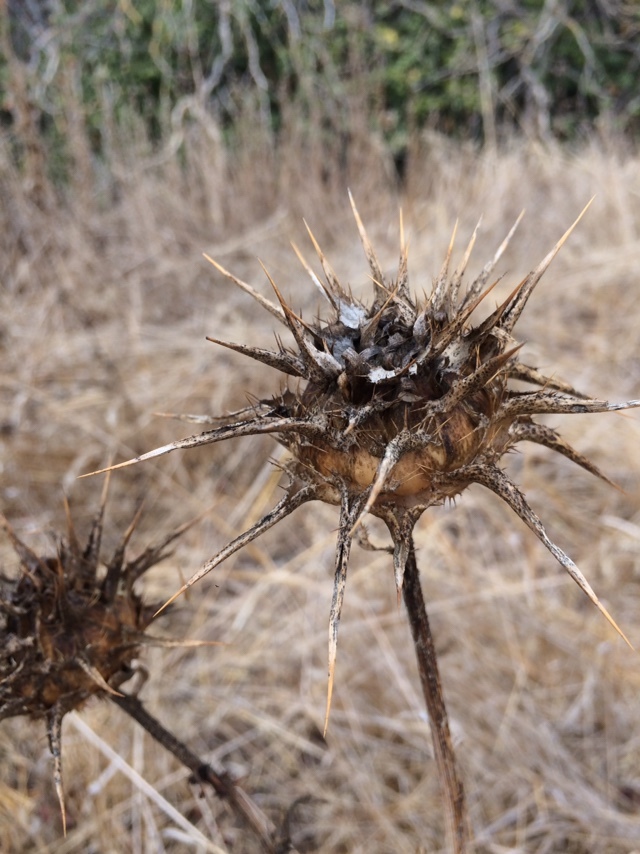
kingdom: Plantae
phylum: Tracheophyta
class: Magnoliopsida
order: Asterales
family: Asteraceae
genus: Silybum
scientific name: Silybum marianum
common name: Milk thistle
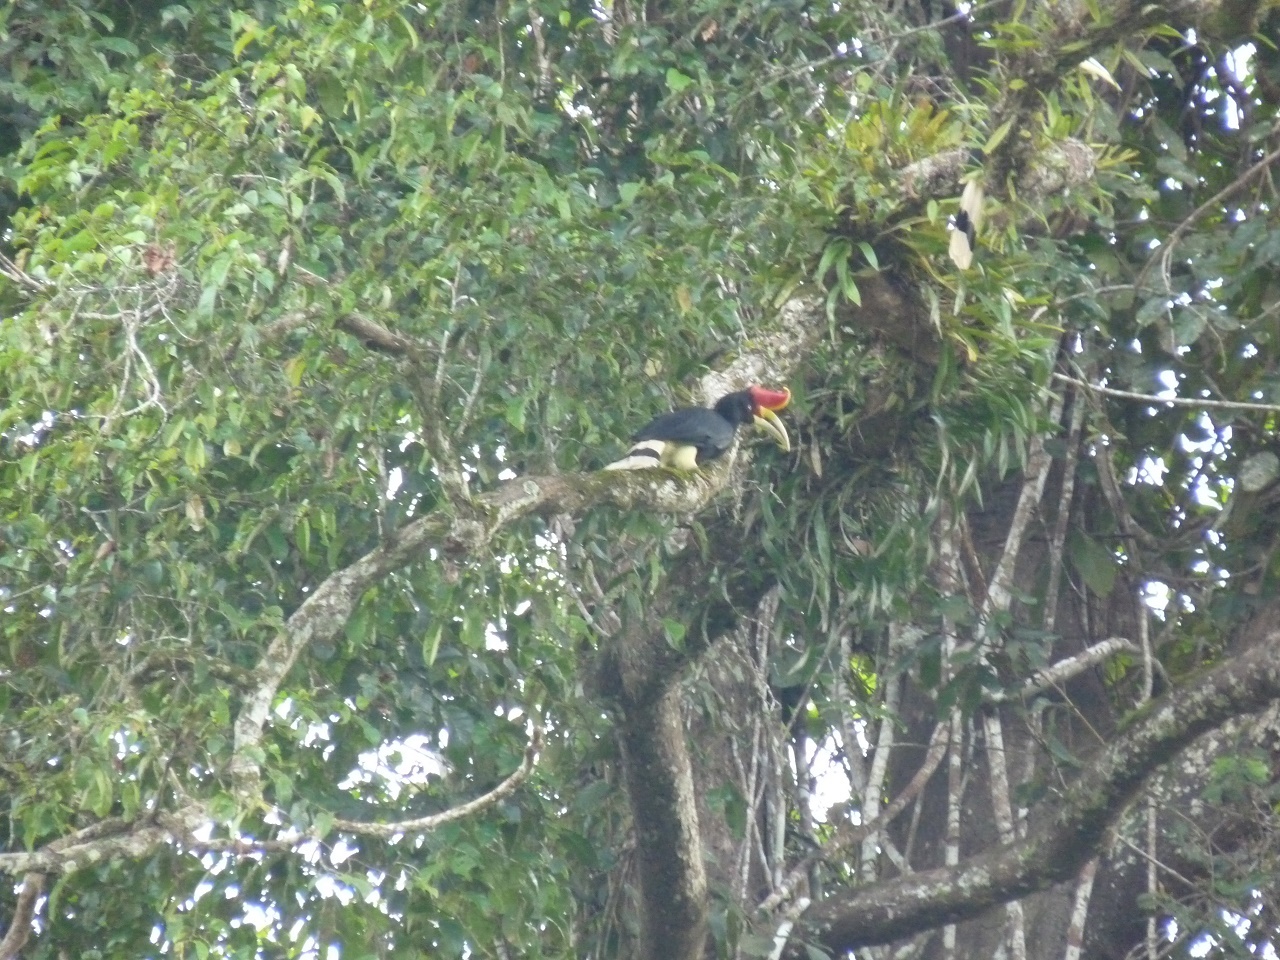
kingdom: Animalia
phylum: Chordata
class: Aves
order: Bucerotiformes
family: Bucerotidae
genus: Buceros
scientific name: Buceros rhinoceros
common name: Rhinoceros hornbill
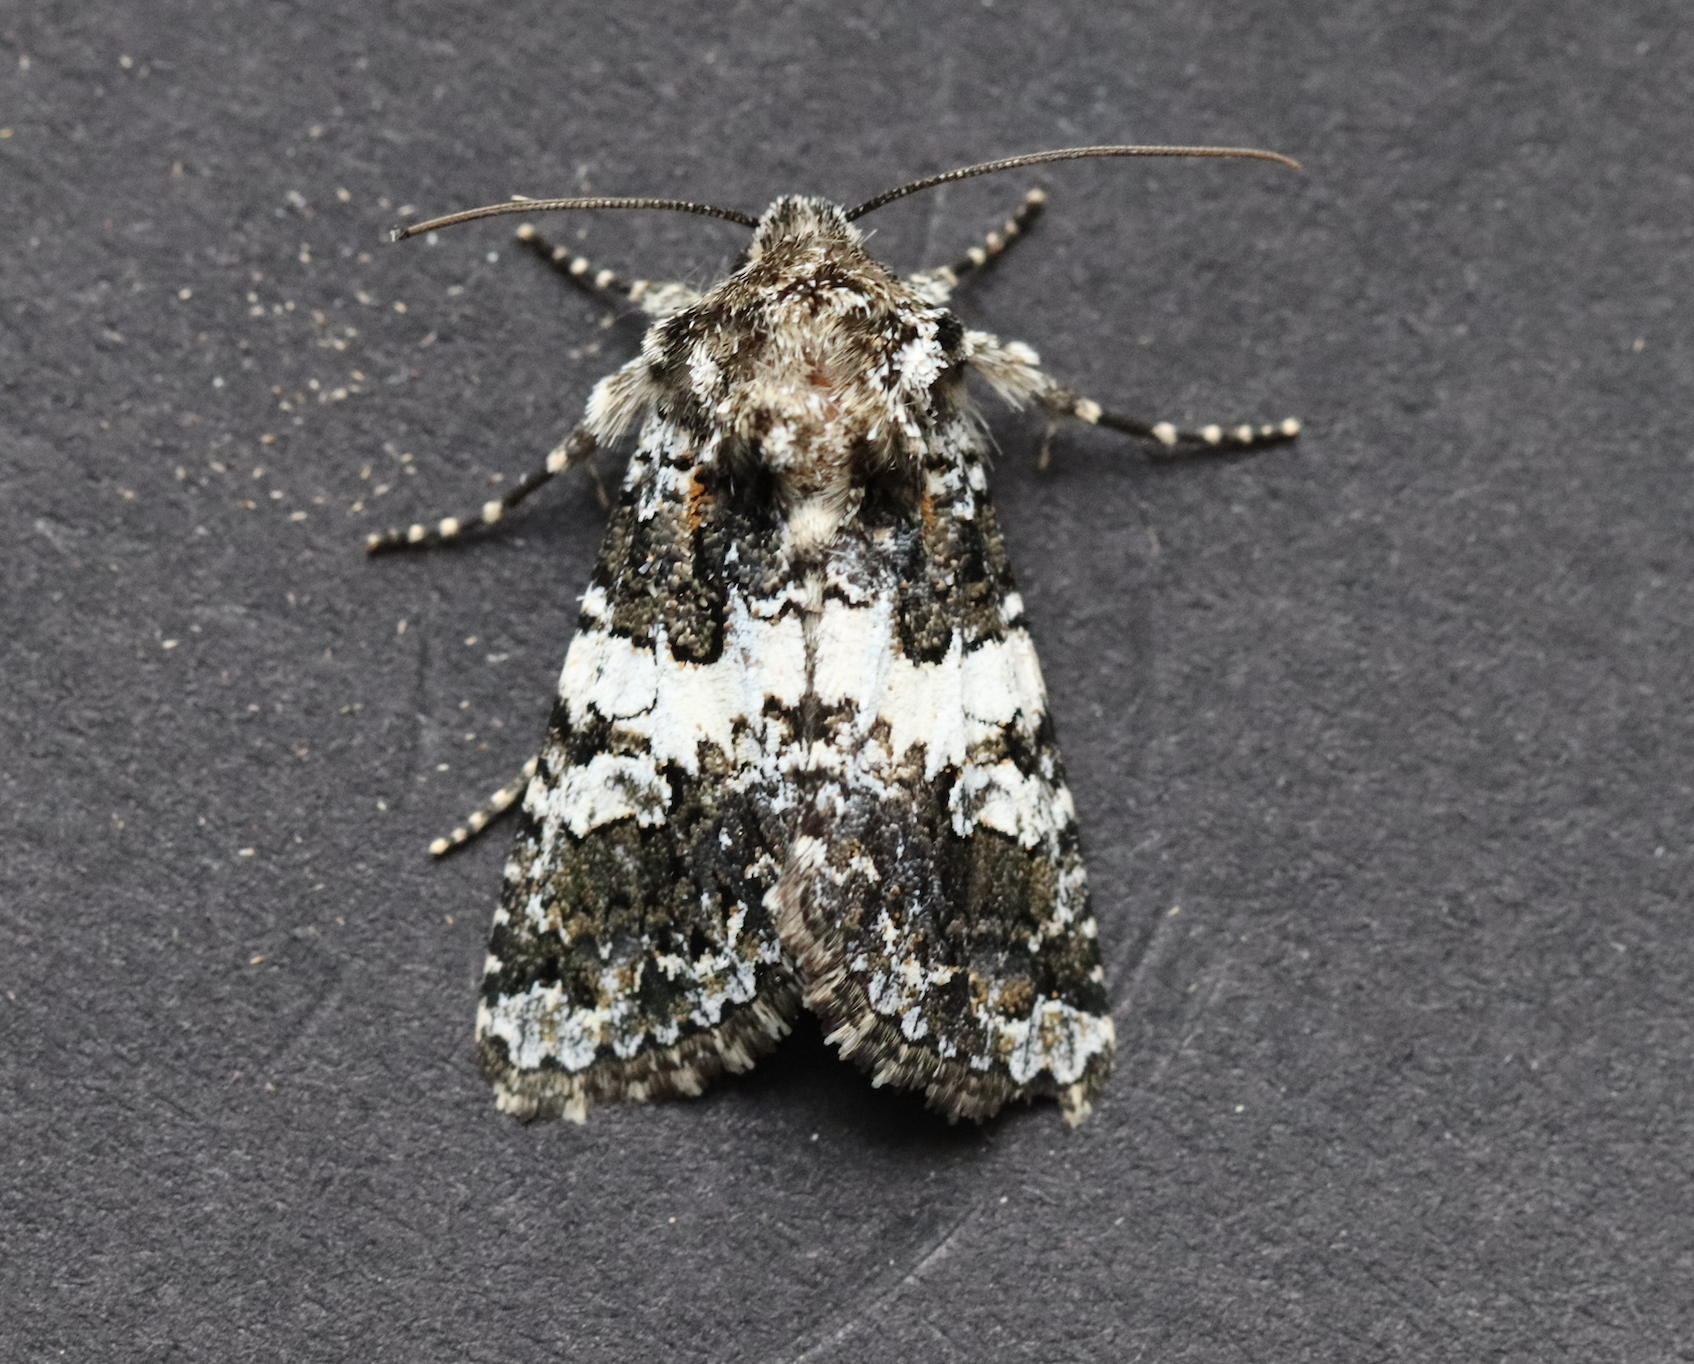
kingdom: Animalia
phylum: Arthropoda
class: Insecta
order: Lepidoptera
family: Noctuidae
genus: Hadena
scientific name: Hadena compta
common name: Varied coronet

--

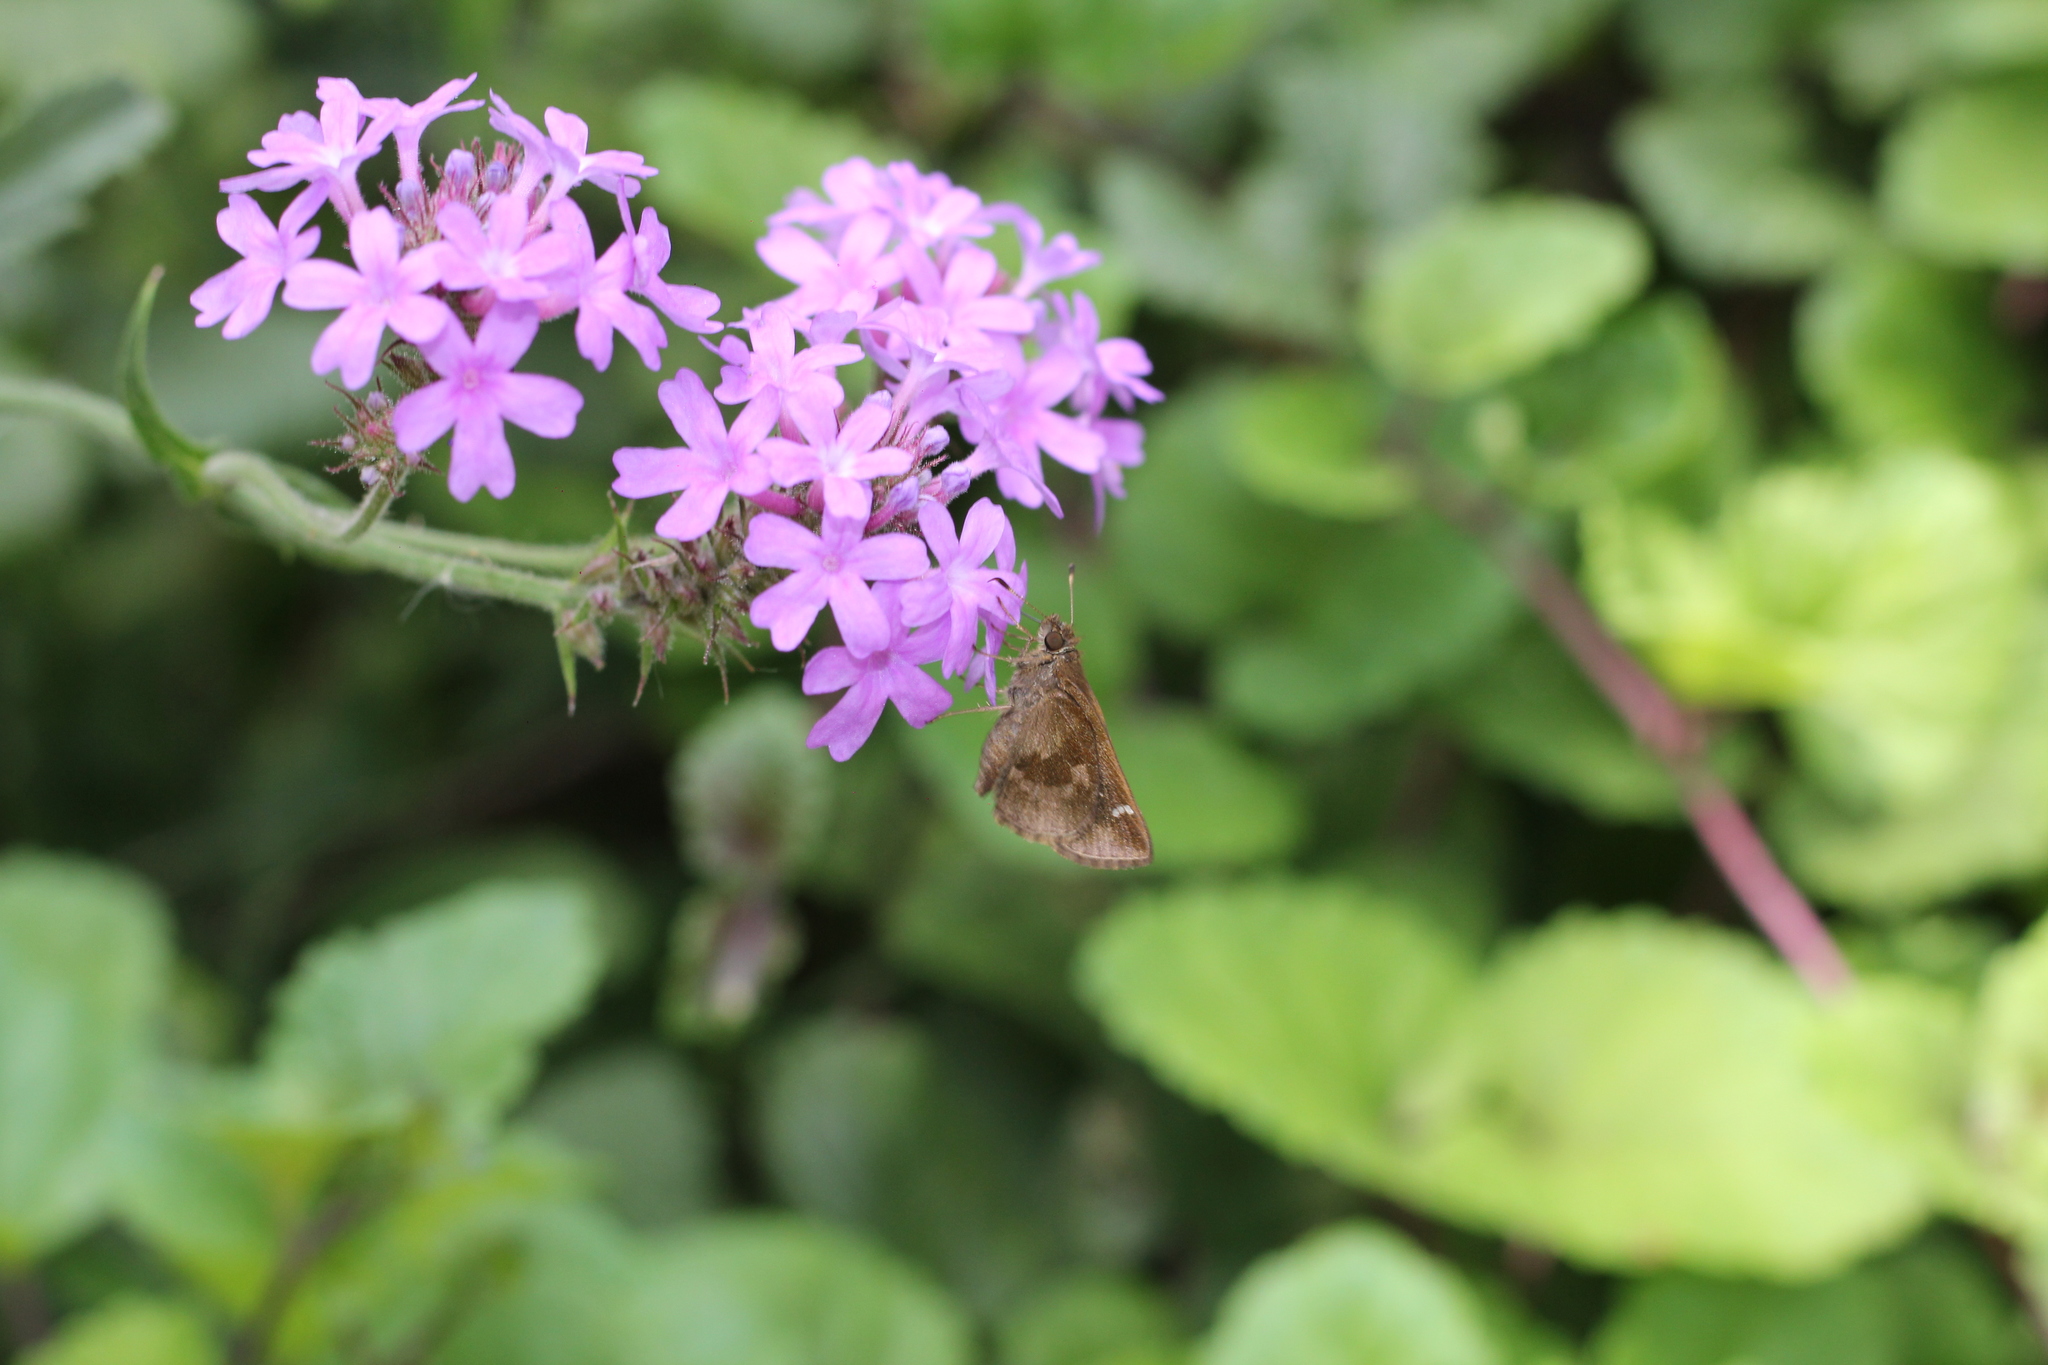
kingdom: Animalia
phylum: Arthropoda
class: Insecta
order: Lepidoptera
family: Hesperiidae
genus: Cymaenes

- [Task objective]:
Copy the listing from the line with "kingdom: Plantae" to the line with "scientific name: Hadena compta", both lines included, and leave the pictures out.

- [Answer]:
kingdom: Plantae
phylum: Tracheophyta
class: Magnoliopsida
order: Asterales
family: Asteraceae
genus: Silybum
scientific name: Silybum marianum
common name: Milk thistle
kingdom: Animalia
phylum: Chordata
class: Aves
order: Bucerotiformes
family: Bucerotidae
genus: Buceros
scientific name: Buceros rhinoceros
common name: Rhinoceros hornbill
kingdom: Animalia
phylum: Arthropoda
class: Insecta
order: Lepidoptera
family: Noctuidae
genus: Hadena
scientific name: Hadena compta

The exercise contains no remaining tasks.